# DOCUMENT start

He is the former leader of Somalia's ousted Islamic Courts Union, which waged a bitter war against the country's weak transitional government.

 

In late 2006, he was forced to flee the country amid an Ethiopian invasion supporting the government.

 

Ahmed currently chairs a group of opposition leaders called the Alliance for the Re-liberation of Somalia (ARS) and is an influential religious leader in the country.

 

Considered a "moderate" Muslim, he was born in the Mahaday district, about 100km north of Mogadishu in 1964.

 

After attending Islamic schools in Somalia, he went on to study in Sudan and Libya during the 1990s before becoming a geography teacher in a Mogadishu secondary school.

 

He has said it was the kidnapping of a young student for ransom that drove him to set up an Islamic sharia court to rid the capital of banditry.

 

He has led the Islamic Courts since July 2004. The organisation drew together more than a dozen sharia tribunals set up in the 1990s to restore a degree of law and order to the capital Mogadishu.

 

Islamic courts rule

 

By the summer of 2006, the Islamic courts had managed to unify Mogadishu, and under Ahmed's leadership, the Islamic Courts and the allied al-Shabab armed group gained control of most of southern Somalia.

 

In its six months of rule, the movement was credited with bringing peace and stability to the region for the first time in 15 years, but was also criticised for strict religious practices.

 

Seeing the movement as a threat to both itself and the UN-backed transitional Somali government, Ethiopia entered its Horn of Africa neighbour in December 2006, forcing out the Islamic Courts.

 

Ahmed surrendered to Kenyan authorities on the border in January 2007, although he was released days later.

 

He returned to Somalia last November under UN-sponsored peace agreements with the transitional government signed in Djibouti in July and October 2008.

 

Presidential bid

 

Under those deals, Ethiopian forces have pulled out of the country - a situation Sheikh Ahmed has claimed credit for.

 

Seats in the Somali parliament were also doubled to 550 in order to accommodate 200 members of Ahmed's group, as well as 75 other opposition figures.

 

Ahmed was banking on that, and support from his numerically-strong Abgal clan of northern Mogadishu to win him the presidency.

 

"My first priority is to bring peace to Somalia and I will serve the nation to the best of my ability," he has said of himself.

 

Sharif Hassan Sheikh Aden, former speaker of the Somali parliament, has also backed his candidacy, saying Ahmed "is one of the most prominent figures in Somalia".

 

"Sheikh Sharif is the best choice to overcome the current crisis," he said.

 

Al-Shabab, Ahmed's former allies, have rejected the Djibouti peace deals, and are expected to fight against Ahmed when he takes office.

# DOCUMENT end

-- EXERCISE REQUIREMENTS --
A - Which distinct four-digit years appear in the Sheikh Ahmed profile? List each one once.
B - Reproduce the Sheikh Ahmed profile between "In its six months" and "strict religious practices.", inclusive.

# DATASET RECORDS start

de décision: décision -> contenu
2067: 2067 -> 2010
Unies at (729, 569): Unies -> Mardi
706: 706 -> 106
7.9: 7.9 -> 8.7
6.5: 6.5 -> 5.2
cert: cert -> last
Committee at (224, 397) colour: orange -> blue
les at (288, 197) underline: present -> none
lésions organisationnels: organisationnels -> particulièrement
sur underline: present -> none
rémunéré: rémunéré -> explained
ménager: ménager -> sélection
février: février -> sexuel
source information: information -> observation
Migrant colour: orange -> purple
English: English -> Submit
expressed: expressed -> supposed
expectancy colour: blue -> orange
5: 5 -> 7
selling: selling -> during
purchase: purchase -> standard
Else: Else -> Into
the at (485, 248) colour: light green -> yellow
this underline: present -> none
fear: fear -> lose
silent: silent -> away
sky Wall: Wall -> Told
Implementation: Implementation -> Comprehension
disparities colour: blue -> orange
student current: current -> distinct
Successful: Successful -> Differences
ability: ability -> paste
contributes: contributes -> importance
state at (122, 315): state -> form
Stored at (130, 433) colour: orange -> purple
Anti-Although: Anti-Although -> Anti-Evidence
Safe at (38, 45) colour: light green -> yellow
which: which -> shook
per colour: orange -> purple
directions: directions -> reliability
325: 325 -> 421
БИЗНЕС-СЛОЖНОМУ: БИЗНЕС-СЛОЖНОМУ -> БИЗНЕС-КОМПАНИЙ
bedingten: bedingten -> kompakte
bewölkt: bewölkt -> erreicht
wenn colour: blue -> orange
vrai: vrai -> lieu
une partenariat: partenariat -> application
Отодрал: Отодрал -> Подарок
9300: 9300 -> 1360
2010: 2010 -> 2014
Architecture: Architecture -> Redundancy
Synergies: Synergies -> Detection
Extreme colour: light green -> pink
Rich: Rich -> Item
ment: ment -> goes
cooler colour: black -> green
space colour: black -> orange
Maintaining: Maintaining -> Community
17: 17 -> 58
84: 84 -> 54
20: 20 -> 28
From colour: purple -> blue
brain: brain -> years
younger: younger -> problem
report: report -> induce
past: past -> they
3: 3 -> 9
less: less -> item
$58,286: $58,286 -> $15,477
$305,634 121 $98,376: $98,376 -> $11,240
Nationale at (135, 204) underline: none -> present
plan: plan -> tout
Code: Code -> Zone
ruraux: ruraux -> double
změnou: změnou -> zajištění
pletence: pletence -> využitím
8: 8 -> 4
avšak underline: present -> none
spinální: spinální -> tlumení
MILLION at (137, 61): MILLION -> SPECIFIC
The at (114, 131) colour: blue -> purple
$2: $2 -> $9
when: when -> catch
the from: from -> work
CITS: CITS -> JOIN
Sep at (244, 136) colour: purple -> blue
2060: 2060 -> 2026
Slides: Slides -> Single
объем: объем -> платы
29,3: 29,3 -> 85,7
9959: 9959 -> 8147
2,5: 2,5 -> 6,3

# DATASET RECORDS end

-- SOLUTIONS BELOW --
A - 1964, 2004, 2006, 2007, 2008

B -
In its six months of rule, the movement was credited with bringing peace and stability to the region for the first time in 15 years, but was also criticised for strict religious practices.